Sun Myong Moon, founder of the Unification Church or the Moonies, was raised
in a Presbyterian home. Jim Jones accepted Christ in a Nazarene church and became a
charismatic pastor of a Disciples of Christ church. Moses David, founder of the
Children of God came out of a Christian and Missionary Alliance background. Paul
Wierwillie, founder of the Way was an evangelical and Reformed pastor. All follow
the same pattern. They feel they have superior insights to the rest of the church. They
take a position of infallibility and none are to question their judgment. They often
develop a very caring and loving group that feel special for they have what others do
not. They use the phrase let by the Lord a lot, and they feel they are the insiders in the
kingdom of God. It all revolves around pride. They may have been true prophets
before, but their great success in healing, in bringing in money, and having such fame
leads them to neglect their families and get involved in affairs, and just blow the true
Christian life to pieces. Derek Prince stated, “If you want to know if a man is a true
apostle or prophet, don’t look at the miracles in his ministry; see if he pays his bills at
home and if the woman he’s traveling with is his wife!”
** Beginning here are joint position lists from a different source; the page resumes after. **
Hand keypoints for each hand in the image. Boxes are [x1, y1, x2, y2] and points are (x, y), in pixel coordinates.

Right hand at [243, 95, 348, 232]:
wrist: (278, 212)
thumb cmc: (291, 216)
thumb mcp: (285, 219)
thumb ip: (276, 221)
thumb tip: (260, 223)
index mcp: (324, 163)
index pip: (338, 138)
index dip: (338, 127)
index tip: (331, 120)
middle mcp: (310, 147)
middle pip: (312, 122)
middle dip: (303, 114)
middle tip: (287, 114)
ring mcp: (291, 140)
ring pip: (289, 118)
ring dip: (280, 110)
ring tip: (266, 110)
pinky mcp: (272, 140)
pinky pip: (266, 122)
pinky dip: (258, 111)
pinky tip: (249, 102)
Not to judge pride that leads astray is to sin, and so it is a sin to judge and a sin not
to judge. It all depends on the issue whether it is right or wrong. If I know a con man
is ripping off people by his false plan of investing I have an obligation to not only
judge him, but to share that judgment with others to save them for his evil scheme.
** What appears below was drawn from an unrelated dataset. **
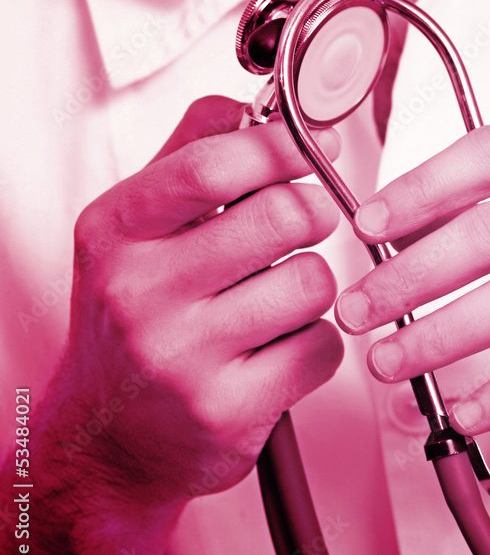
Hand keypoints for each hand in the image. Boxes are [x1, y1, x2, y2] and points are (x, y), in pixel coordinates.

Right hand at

Jesus blasted the system in the temple of ripping people off, and he blasted the
Pharisees for their robbing of poor widows. It is an obligation to save people from the
forces of evil when we have the facts that show it is evil we are fighting.
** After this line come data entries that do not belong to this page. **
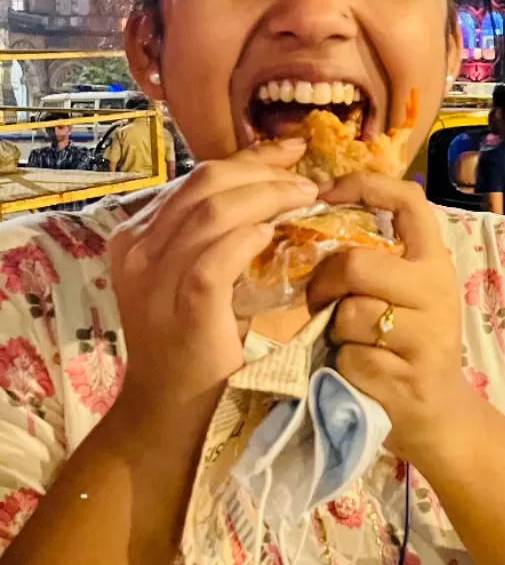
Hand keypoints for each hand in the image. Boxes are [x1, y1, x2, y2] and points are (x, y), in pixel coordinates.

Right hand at [109, 139, 318, 414]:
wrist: (170, 413)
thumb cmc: (193, 344)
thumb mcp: (198, 278)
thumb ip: (216, 237)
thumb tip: (271, 192)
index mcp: (137, 236)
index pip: (196, 178)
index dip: (248, 157)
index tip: (290, 150)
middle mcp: (138, 249)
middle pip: (205, 183)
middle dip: (262, 170)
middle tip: (306, 178)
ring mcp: (156, 276)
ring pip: (213, 211)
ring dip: (267, 196)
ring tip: (305, 199)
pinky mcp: (184, 305)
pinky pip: (218, 256)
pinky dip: (250, 238)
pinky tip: (275, 235)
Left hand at [307, 175, 471, 465]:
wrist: (437, 412)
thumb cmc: (406, 342)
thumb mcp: (402, 292)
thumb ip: (373, 258)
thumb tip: (312, 216)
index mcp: (434, 260)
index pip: (408, 200)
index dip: (363, 186)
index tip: (325, 193)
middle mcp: (436, 290)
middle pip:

A false prophet is not one who has some mistaken interpretation of the Bible, for
there has to be many such in every denomination. Christians are divided on how they
interpret many things in the Bible. They are not false prophets to each other, but just
have a different perspective. Pretrib, midtrib, and posttrib are all Christians, but they
see things different. They can’t all be right, and so two of the three are wrong, but
they are not false prophets for there is not enough evidence to prove which of the
three is correct. It is an open question to be debated, and people will come out in
different places. It is not an issue vital to salvation and so their is no false prophet
label added to them. People can be wrong about a lot of things and still be Christians
if they never lose their foundation in Christ. He is the Rock on which they build, and
if so, they will not fall. Cults have this is common that they feel they are the only true
people of God, and all others fall short.
We are constantly judging for we do not like the way ideas are presented all the
time by anyone. We do with them like we do with food. We buy a dozen ears of corn
and throw the outside away, and after we eat the corn we throw the cob away. We
do not swallow it all, and so it is with ideas presented even in church. Their is
subjectivity going on all the time, and we take what fits us and our life and we
discard the rest. We are making judgments all the time as to what fits us.